Overlook the schlock title and bizarre theme--did the curse of King Tutankhamen account for the deaths of well over twenty archeologists and their associates who either opened the great tomb in 1922 or dealt with the artifacts and mummy? Vandenberg delivers some suggestive detail that reinforces his case that something happened to the scientists as a direct result of their tomb tampering. The curse: DEATH WILL SLAY WITH HIS WINGS WHOEVER DISTURBS THE PEACE OF THE PHARAOH. This was found on a tablet in the tomb, which the scientists hid from the native diggers--superstitious beggars!--and subsequently lost. Another curse much like the first was also found and is still around. That an utterly unaccountable number of the scientists died is quite true. And several died inexplicable deaths--the autopsies revealing bubonic plague, sudden and quickly terminal cancers, and abrupt heart failures.
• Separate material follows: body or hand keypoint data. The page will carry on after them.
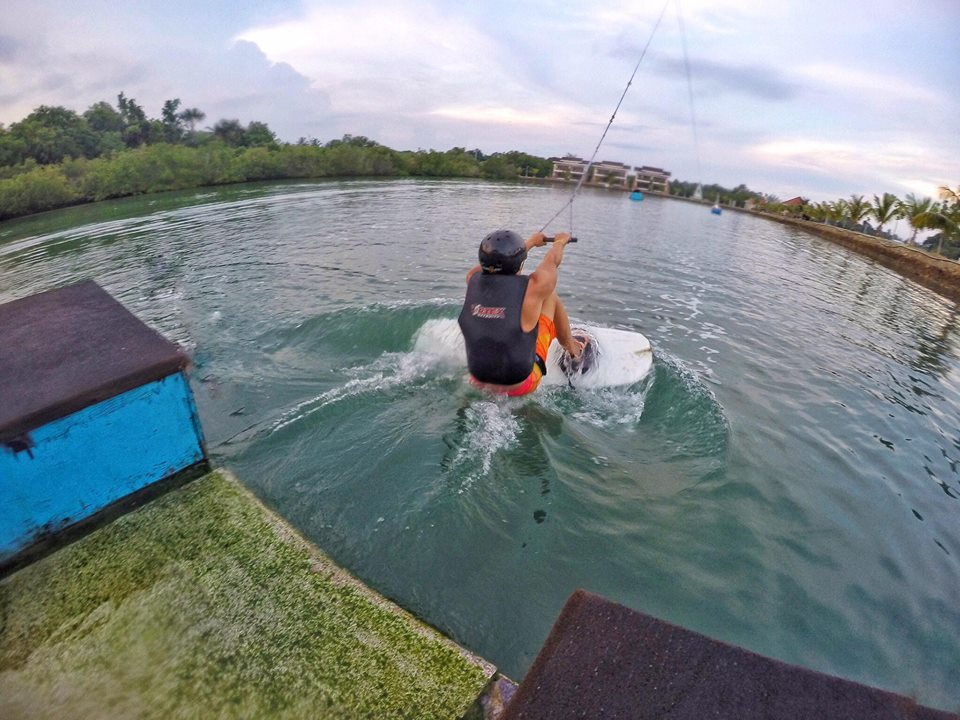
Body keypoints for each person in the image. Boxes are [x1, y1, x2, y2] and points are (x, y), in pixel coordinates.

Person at [458, 229, 584, 397]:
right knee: (549, 296)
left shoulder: (472, 278)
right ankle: (573, 351)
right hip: (521, 385)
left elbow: (491, 265)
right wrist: (560, 242)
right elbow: (552, 261)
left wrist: (530, 242)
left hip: (477, 381)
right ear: (520, 264)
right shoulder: (534, 288)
That one man, Howard Carter, a co-leader who worked intimately with the mummy, survived his colleagues is, Vandenberg opines, the exception that proves the rule. (He did become very ill.) The author is at his best on Egyptian medicine and medical practices; the houses of the dead and modes of embalming; and on certain still mysterious qualities of the pyramidal shape and its relationship to cosmic rays, radiation and magnetism. The great Khufu pyramid is aligned to the compass points with greater than hairbreadth precision--and the ancient Egyptians supposedly had no compasses. Unsettling--more triangles?